The word ‘attorney’ refers to someone who has been appointed to act for someone else. It’s most commonly used as an alternative name for lawyers, as lawyers are appointed by clients to handle legal matters on their behalf.
The power of attorney is a legally binding document. It serves to denote that whoever has signed the document is transferring powers from themselves or their business to the third party stated in the document.
In shipping, power of attorney (POA) is needed when the importer or exporter of goods wants to appoint an agent—usually a freight forwarder or customs broker—to handle various aspects of their shipment on their behalf.

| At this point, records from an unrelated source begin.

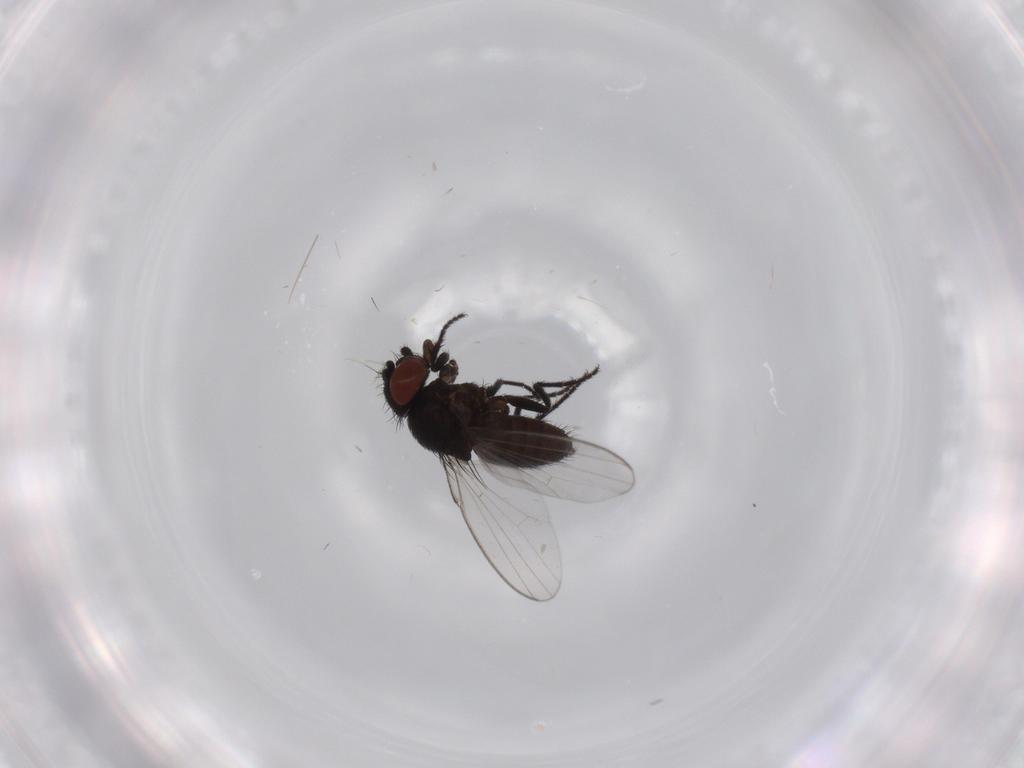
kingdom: Animalia
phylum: Arthropoda
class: Insecta
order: Diptera
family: Milichiidae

Having said what a POA is, it’s also worth noting what it isn’t. It’s not a contract between the importer/exporter and their freight forwarder. Instead, it assigns legal powers from the former to the latter.
Also, there is no need to involve a lawyer when granting the power of attorney.

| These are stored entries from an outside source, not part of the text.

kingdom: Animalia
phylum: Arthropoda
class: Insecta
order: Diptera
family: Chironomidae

A POA (which is sometimes called a ‘letter of empowerment’) gives the forwarder or agent control of the cargo so they can:
- Prepare, sign and submit relevant shipping documentation on behalf of the seller/buyer
- Act as an intermediary between the seller and buyer of the goods
- Handle the cargo
- Secure customs clearance for the freight
A shipper who wishes to give a freight forwarder the right to process customs clearance documents on their behalf will need to draw up a power of attorney. The document must state which powers are being granted and it must be sent with the consignment for inspection by customs officials at the port of arrival.
The POA must be ready before the freight is shipped. This will ensure that any issues regarding the shipment are directed to whoever has been granted POA, rather than the person or business granting that POA.
As with all shipping documents, the content should be worded precisely and accurately so that the nature of the agreed transfer of power is clear. Naturally, shippers should ensure they trust the agent to whom they are granting the POA.
There are four types of power of attorney that relate to shipping:
Export Power of Attorney
This is an authorization from the shipper to the freight forwarder to handle the cargo and deal with customs clearance documentation. The POA must be signed by the shipper.
Import Power of Attorney
This is an authorization from the buyer or seller of a consignment to a freight forwarder, permitting them to act on their behalf and handle customs and other entry requirements. Customs law in the USA requires that an import POA is signed by the customs broker or freight forwarder.
General Power of Attorney
This is an authorization from a shipper giving their forwarder or agent authority to handle all issues relating to the shipment on their behalf.
Durable Power of Attorney
This is an authorization from a shipper giving their forwarder or agent authority to handle specific issues relating to the shipment on their behalf. The POA document must clearly and explicitly state the issues concerned.
In the USA, shippers will need to supply the following details on a document granting power of attorney:
- Their name
- The name of the business shipping the goods
- An IRS, importer, or social security number
- A signature (ideally this should be witnessed or notarized)
- A declaration that the forwarder or agent named in the document is being granted the power to act on behalf of the signatory
Your customs broker or freight forwarder will explain the power of attorney process to you, and will help you to procure or generate the necessary document. If you are shipping without the assistance of a broker or forwarder, POA templates are available for download online.
The POA document must specify a time at which the power of attorney ends. Usually, this is when the shipment is completed.
The power of attorney shipping document formalizes the transfer of responsibility for a shipment from the shipper to their agent. It enables freight forwarders to handle the complexities of customs clearance and other issues that may arise on behalf of their clients.
This helps to avoid unnecessary delays affecting the shipment and ensures that customs rules and regulations are adhered to. These benefits make the POA an essential document for businesses wishing to minimize the burdens of managing international shipping.